Excerpt to read:
You can call him Mr. PLG

Long-time PLG resident and community activist Bob Thomason turned 90 on December 29. Bob and his wife Jane moved to PLG in the mid 60s with a dream of helping create a community where people of all races and backgrounds could live side by side. To that end, Bob helped found the Prospect Lefferts Gardens Neighborhood Association (PLGNA). In 1973, PLGNA became involved in a landmark legal battle to combat redlining. Over the years, it has helped tenants to organize unions and blocks to form associations; supported safety programs; transported seniors; developed youth programs; and served as an umbrella organization for other neighborhood groups. Bob has been there every step of the way, putting into practice his deep faith and belief that all our lives are richer when lived together.

Directions: In the profile of Bob Thomason, the sentence that begins "Over the years" describes what the neighborhood association has done. List every activity that sentence names.

[Stored items]
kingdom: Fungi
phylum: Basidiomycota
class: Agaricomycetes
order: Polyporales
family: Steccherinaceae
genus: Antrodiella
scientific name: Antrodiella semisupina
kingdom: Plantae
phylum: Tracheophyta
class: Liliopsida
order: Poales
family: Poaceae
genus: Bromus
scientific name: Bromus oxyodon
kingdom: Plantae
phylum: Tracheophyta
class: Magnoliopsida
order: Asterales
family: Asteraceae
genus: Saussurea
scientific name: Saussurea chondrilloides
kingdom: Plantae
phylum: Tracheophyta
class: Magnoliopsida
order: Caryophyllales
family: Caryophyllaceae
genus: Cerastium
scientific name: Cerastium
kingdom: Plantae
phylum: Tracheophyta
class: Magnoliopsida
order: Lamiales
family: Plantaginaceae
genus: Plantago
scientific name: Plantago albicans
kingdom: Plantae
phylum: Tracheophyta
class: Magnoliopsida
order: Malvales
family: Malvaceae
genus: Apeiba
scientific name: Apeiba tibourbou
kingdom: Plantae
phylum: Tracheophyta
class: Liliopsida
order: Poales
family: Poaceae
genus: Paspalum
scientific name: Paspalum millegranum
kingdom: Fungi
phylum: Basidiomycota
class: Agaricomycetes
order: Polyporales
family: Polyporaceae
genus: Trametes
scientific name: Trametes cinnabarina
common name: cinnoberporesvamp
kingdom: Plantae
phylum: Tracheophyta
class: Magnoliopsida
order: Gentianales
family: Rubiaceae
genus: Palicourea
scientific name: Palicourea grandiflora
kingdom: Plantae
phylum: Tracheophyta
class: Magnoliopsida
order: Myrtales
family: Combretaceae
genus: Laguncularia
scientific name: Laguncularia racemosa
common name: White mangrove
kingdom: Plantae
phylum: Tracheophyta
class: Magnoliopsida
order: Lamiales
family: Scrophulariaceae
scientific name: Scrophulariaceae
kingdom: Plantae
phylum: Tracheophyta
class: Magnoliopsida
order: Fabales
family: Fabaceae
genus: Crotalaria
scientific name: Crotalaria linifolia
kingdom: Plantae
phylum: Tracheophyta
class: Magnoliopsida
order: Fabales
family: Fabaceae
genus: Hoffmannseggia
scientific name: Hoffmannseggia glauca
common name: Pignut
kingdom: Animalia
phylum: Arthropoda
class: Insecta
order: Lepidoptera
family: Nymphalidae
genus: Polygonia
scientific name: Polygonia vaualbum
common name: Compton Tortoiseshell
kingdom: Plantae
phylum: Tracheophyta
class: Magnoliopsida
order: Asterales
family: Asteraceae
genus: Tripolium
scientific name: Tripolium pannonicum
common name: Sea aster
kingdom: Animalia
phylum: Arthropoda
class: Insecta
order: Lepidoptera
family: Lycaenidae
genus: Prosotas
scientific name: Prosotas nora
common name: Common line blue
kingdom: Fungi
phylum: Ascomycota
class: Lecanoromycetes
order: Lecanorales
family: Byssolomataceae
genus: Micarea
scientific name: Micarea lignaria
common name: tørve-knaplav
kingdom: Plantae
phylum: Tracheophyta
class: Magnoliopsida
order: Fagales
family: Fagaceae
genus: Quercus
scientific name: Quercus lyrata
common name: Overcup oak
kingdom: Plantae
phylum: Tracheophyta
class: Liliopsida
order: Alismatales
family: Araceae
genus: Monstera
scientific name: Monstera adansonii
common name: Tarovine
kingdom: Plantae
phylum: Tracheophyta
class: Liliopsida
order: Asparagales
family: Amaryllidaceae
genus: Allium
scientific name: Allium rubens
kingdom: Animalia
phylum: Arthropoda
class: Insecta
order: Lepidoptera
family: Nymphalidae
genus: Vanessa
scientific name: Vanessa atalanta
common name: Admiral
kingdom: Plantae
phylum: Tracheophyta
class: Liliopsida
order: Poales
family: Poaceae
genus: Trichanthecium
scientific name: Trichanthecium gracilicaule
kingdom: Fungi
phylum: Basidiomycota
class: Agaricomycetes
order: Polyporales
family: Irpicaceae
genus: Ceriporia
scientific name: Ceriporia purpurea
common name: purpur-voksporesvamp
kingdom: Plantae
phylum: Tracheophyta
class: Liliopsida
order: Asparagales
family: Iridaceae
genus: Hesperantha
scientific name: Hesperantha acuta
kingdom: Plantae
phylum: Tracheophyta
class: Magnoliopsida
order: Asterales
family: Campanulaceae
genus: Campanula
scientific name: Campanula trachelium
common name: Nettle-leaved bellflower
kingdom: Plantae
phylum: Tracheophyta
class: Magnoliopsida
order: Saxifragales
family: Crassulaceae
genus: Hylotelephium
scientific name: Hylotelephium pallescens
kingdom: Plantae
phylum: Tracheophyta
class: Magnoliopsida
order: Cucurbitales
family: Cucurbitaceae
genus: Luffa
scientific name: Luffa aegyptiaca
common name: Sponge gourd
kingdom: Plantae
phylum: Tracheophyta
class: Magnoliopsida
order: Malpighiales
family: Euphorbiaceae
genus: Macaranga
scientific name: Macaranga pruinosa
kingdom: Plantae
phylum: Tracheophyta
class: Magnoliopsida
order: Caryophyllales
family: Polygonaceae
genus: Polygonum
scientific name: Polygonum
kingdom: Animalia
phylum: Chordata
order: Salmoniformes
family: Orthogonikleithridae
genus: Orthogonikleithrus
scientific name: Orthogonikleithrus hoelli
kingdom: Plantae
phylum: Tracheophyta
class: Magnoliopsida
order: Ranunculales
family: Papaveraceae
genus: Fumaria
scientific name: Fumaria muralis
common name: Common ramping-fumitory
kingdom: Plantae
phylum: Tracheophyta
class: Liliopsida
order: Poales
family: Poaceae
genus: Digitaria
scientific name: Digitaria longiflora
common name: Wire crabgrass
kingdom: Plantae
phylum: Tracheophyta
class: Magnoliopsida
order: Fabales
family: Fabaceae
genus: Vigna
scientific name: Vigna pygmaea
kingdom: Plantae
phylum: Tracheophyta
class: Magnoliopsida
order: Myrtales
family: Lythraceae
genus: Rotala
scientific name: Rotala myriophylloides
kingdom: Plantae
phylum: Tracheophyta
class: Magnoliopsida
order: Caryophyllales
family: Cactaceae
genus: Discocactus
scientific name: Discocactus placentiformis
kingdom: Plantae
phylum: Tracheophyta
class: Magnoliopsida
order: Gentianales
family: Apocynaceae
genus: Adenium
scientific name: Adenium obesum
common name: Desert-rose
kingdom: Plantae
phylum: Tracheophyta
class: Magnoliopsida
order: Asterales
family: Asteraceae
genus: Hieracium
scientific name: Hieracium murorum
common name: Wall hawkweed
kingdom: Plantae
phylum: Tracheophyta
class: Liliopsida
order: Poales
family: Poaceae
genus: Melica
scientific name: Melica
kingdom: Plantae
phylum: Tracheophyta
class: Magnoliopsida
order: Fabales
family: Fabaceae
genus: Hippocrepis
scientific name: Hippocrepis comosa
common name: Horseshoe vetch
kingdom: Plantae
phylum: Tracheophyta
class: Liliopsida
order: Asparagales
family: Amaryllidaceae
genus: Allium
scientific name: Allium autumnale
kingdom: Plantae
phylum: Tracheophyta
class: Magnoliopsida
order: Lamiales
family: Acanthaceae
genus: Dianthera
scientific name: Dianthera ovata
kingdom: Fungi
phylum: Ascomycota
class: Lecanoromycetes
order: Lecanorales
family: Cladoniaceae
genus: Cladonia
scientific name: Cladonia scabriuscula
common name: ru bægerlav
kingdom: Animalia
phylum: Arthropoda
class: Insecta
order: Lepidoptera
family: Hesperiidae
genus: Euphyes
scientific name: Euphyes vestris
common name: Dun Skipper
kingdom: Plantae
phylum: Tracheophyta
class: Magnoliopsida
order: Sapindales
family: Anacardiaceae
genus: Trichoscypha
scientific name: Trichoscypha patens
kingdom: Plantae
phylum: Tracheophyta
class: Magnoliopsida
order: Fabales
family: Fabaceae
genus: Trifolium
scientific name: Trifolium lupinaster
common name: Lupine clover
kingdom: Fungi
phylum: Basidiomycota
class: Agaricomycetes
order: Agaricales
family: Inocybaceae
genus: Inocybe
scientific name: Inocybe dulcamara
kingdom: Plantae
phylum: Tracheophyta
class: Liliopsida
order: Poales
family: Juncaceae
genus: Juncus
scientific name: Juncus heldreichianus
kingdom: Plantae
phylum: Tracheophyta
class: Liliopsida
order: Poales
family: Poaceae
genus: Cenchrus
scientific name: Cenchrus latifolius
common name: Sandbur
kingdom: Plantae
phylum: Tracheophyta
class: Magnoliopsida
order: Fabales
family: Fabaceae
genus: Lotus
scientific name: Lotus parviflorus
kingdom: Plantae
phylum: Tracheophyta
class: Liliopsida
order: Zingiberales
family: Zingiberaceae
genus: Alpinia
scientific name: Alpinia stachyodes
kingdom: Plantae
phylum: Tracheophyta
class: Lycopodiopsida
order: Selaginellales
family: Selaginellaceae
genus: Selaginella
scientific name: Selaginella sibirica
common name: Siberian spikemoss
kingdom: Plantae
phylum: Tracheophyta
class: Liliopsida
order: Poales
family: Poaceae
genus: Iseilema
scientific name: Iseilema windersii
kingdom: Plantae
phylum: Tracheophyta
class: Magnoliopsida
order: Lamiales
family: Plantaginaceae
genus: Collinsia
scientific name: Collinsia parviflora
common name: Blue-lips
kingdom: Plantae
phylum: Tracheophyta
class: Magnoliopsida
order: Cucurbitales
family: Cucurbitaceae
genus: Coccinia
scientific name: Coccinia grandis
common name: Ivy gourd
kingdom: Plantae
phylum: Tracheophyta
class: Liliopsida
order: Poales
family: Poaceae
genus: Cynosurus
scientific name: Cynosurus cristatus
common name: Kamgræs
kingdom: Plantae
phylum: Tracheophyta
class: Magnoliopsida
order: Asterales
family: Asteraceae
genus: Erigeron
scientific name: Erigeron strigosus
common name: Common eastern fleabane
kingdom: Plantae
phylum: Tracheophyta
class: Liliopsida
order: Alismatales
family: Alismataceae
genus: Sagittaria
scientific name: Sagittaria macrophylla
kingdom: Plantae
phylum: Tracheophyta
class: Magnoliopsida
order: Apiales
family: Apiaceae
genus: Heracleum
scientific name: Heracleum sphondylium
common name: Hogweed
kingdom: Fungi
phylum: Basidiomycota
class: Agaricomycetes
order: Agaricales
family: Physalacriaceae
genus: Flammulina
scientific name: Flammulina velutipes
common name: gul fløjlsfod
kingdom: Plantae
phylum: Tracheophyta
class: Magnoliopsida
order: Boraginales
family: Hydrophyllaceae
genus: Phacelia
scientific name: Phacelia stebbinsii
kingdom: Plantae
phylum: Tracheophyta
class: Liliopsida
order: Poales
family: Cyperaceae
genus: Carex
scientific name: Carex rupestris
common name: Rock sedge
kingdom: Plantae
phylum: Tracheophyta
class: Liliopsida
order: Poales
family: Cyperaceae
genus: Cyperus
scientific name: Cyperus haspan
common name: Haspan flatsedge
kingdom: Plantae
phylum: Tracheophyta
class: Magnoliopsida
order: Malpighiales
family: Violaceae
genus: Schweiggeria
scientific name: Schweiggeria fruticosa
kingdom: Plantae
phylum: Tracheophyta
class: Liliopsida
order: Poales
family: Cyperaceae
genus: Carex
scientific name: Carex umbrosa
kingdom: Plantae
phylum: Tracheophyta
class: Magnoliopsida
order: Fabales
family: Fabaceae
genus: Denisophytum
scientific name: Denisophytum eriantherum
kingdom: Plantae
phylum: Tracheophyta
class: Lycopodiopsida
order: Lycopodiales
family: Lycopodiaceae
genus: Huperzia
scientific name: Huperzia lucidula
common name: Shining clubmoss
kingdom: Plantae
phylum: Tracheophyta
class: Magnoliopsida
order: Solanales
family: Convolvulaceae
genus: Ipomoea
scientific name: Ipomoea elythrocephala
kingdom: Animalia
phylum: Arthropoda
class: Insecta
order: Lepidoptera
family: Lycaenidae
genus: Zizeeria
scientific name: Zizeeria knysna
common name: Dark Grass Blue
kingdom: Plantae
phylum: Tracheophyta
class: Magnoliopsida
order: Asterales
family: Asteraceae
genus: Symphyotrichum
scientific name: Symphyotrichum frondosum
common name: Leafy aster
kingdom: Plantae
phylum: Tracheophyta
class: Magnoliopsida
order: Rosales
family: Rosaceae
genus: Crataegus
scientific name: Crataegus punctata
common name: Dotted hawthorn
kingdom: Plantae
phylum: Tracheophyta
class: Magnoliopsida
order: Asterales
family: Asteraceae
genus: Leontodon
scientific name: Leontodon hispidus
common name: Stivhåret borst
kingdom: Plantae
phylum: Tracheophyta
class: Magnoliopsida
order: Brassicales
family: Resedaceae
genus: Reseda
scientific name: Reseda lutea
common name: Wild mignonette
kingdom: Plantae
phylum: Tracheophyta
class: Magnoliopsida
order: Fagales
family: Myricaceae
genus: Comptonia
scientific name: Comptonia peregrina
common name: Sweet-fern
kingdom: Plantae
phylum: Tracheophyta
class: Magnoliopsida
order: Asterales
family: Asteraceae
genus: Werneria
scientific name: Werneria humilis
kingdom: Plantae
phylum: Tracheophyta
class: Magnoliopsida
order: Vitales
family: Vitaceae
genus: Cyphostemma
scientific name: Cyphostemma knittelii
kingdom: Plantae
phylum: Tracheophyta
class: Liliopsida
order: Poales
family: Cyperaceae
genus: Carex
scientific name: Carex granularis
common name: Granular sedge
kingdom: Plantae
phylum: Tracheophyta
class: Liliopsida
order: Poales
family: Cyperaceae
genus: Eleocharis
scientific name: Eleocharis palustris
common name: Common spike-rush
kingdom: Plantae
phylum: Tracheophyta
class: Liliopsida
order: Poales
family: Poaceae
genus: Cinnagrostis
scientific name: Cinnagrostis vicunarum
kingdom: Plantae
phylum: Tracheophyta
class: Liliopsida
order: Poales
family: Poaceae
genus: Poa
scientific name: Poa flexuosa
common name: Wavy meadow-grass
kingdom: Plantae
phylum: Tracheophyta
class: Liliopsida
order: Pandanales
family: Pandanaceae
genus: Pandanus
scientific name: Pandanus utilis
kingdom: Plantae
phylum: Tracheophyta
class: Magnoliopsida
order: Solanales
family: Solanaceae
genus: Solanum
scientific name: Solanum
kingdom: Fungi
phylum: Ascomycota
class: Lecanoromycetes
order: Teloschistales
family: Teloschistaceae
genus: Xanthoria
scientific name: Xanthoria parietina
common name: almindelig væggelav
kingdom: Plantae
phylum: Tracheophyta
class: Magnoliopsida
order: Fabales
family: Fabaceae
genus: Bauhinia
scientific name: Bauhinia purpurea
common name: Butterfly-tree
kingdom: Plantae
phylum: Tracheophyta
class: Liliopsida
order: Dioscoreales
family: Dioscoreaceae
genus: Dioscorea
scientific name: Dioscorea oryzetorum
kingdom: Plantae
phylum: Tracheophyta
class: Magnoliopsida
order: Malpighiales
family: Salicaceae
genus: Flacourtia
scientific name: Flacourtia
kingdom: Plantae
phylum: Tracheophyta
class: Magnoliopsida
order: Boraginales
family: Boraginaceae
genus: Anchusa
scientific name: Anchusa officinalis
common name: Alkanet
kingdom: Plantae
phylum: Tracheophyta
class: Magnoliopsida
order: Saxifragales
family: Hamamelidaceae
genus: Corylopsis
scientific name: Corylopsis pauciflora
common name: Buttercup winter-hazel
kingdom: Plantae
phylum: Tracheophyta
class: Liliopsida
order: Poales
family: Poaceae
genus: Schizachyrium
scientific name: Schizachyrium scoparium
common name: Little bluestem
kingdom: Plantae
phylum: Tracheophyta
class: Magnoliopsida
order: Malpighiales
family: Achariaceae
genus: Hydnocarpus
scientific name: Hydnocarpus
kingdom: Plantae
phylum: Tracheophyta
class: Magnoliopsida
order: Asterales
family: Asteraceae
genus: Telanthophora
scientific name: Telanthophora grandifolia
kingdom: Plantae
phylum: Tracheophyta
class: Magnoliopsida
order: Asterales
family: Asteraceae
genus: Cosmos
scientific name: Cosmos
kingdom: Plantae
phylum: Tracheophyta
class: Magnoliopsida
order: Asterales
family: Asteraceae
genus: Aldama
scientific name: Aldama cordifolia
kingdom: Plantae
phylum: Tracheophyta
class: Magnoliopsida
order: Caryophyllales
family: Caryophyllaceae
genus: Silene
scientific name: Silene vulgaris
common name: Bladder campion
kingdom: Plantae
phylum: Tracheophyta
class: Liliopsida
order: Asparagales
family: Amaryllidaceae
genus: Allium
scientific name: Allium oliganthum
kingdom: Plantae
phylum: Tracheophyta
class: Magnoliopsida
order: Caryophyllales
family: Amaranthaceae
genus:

Solution for this exercise:
- Helped tenants organize unions
- Helped blocks form associations
- Supported safety programs
- Transported seniors
- Developed youth programs
- Served as an umbrella organization for other neighborhood groups